I'm trying to standardize a dataset by Chiaretti et al. that can be loaded to a Google Colab notebook like this:
import pandas as pd
import numpy as np
!wget https://github.com/kivancguckiran/microarray-data/raw/master/csv/chiaretti.tar.gz
!tar -zxvf chiaretti.tar.gz
features = pd.read_csv("chiaretti_inputs.csv", header=None)
labels = pd.read_csv("chiaretti_outputs.csv", header=None).squeeze()
I've used three different methods to compute Z-Scores, and I wonder what causes the (small) difference in results between pandas & numpy/sklearn:
n_samples, n_features = features.shape
standardised_sklearn = pd.DataFrame(StandardScaler().fit_transform(features))
standardised_numpy = pd.DataFrame((features - np.mean(features)) / np.std(features))
standardised_pandas = pd.DataFrame((features - features.mean()) / features.std())
#count how many z-scores are less then epsilon=10**-10 apart (between sklearn & numpy)
compare1 = len(np.where(np.abs(standardised_sklearn - standardised_numpy) <= 10**-10)[0])
print(compare1 / (n_samples*n_features)) #will output 100%
#count how many z-scores are less then epsilon=10**-10 apart (between sklearn & pandas)

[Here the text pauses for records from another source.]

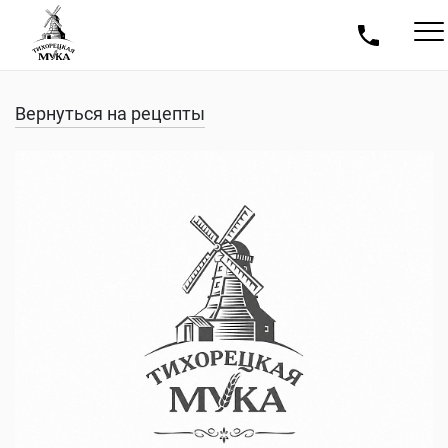
Вернуться на рецепты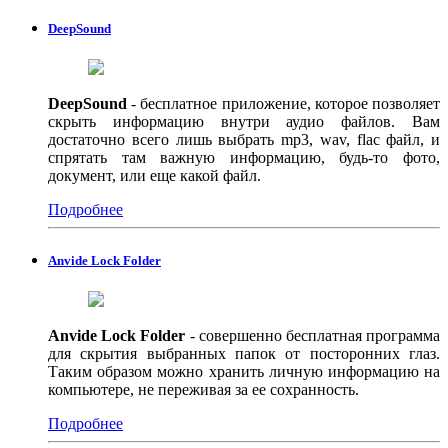
DeepSound
DeepSound
- бесплатное приложение, которое позволяет
скрыть информацию внутри аудио файлов. Вам
достаточно всего лишь выбрать mp3, wav, flac файл, и
спрятать там важную информацию, будь-то фото,
документ, или еще какой файл.
Подробнее
Anvide Lock Folder
Anvide Lock Folder
- совершенно бесплатная программа
для скрытия выбранных папок от посторонних глаз.
Таким образом можно хранить личную информацию на
компьютере, не переживая за ее сохранность.
Подробнее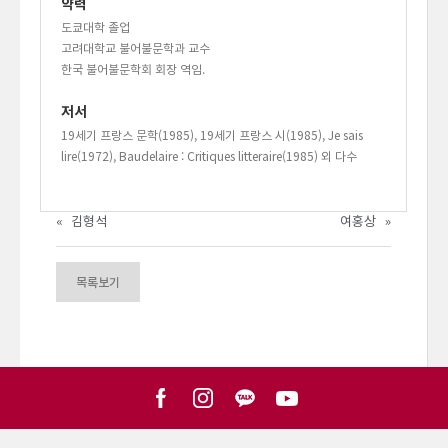
약력
도쿄대학 졸업
고려대학교 불어불문학과 교수
한국 불어불문학회 회장 역임.
저서
19세기 프랑스 문학(1985), 19세기 프랑스 시(1985), Je sais
lire(1972), Baudelaire : Critiques litteraire(1985) 외 다수
«
김형석
여홍상
»
목록보기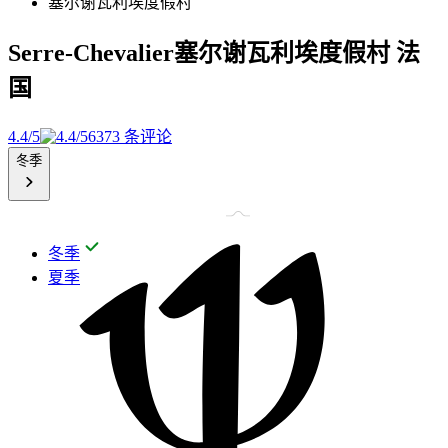
塞尔谢瓦利埃度假村
Serre-Chevalier塞尔谢瓦利埃度假村
法
国
4.4/5
6373 条评论
冬季
冬季
夏季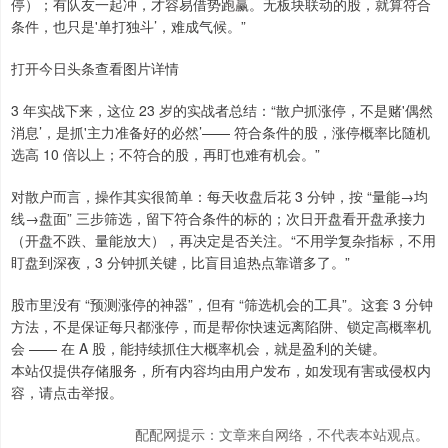
停）；有队友一起冲，才容易借势跑赢。无板块联动的股，就算符合
条件，也只是'单打独斗’，难成气候。”
打开今日头条查看图片详情
3 年实战下来，这位 23 岁的实战者总结：“散户抓涨停，不是赌'偶然
消息’，是抓'主力准备好的必然’—— 符合条件的股，涨停概率比随机
选高 10 倍以上；不符合的股，再盯也难有机会。”
对散户而言，操作其实很简单：每天收盘后花 3 分钟，按 “量能→均
线→盘面” 三步筛选，留下符合条件的标的；次日开盘看开盘承接力
（开盘不跌、量能放大），再决定是否关注。“不用学复杂指标，不用
盯盘到深夜，3 分钟抓关键，比盲目追热点靠谱多了。”
股市里没有 “预测涨停的神器”，但有 “筛选机会的工具”。这套 3 分钟
方法，不是保证每只都涨停，而是帮你快速远离陷阱、锁定高概率机
会 —— 在 A 股，能持续抓住大概率机会，就是盈利的关键。
本站仅提供存储服务，所有内容均由用户发布，如发现有害或侵权内
容，请点击举报。
配配网提示：文章来自网络，不代表本站观点。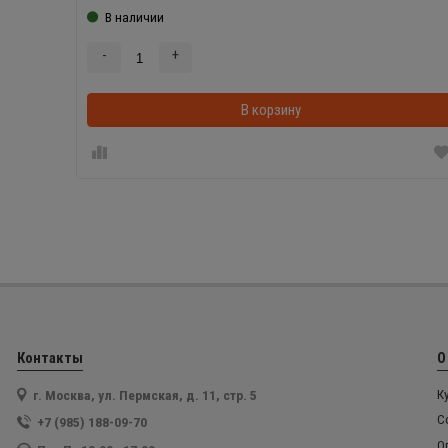
В наличии
-
+
В корзину
Контакты
О
г. Москва, ул. Пермская, д. 11, стр. 5
К
С
+7 (985) 188-09-70
О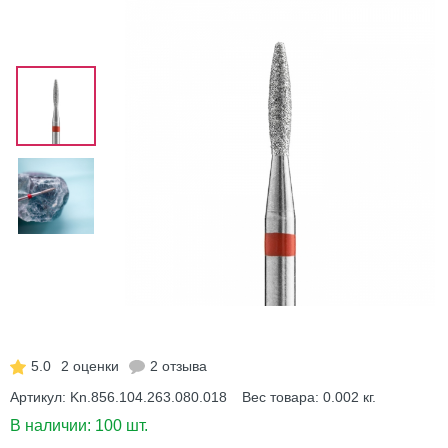
5.0
2 оценки
2 отзыва
Артикул:
Kn.856.104.263.080.018
Вес товара:
0.002
кг.
В наличии:
100 шт.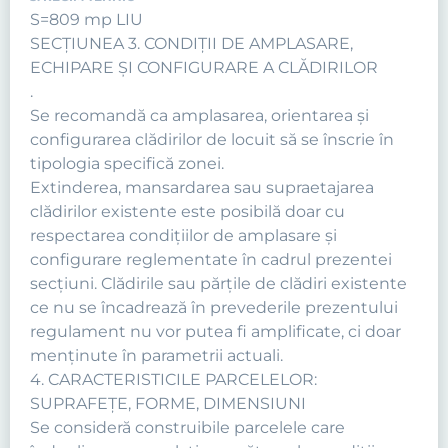
S=809 mp LIU
SECŢIUNEA 3. CONDIŢII DE AMPLASARE,
ECHIPARE ŞI CONFIGURARE A CLĂDIRILOR
.
Se recomandă ca amplasarea, orientarea şi
configurarea clădirilor de locuit să se înscrie în
tipologia specifică zonei.
Extinderea, mansardarea sau supraetajarea
clădirilor existente este posibilă doar cu
respectarea condiţiilor de amplasare şi
configurare reglementate în cadrul prezentei
secţiuni. Clădirile sau părţile de clădiri existente
ce nu se încadrează în prevederile prezentului
regulament nu vor putea fi amplificate, ci doar
menţinute în parametrii actuali.
4. CARACTERISTICILE PARCELELOR:
SUPRAFEŢE, FORME, DIMENSIUNI
Se consideră construibile parcelele care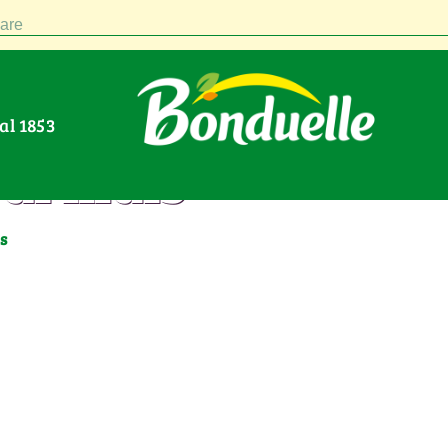
are
Dal 1853
di mais
s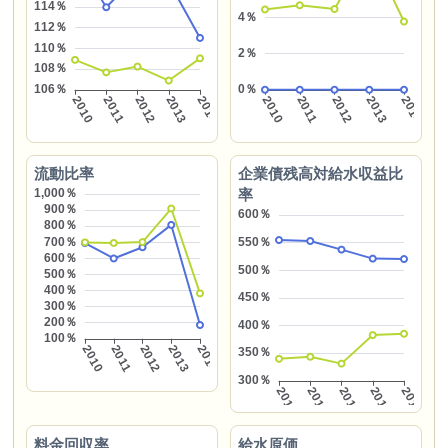
流動比率
企業債残高対給水収益比
率
料金回収率
給水原価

compare2 = len(np.where(np.abs(standardised_sklearn - standardised_pandas) <= 10**-10)[0])
print(compare2 / (n_samples*n_features)) #will output 0%
#count how many z-scores are less then epsilon=10**-2 apart (between sklearn & pandas)
compare3 = len(np.where(np.abs(standardised_sklearn - standardised_pandas) <= 10**-2)[0])
print(compare3 / (n_samples*n_features)) #will output 98%
We can see that sklearn & numpy are pretty much the same (results differ by a factor of 10**-15), but pandas is very different. I'm wondering what happens "under the hood" that makes mean/std calculations so different in pandas.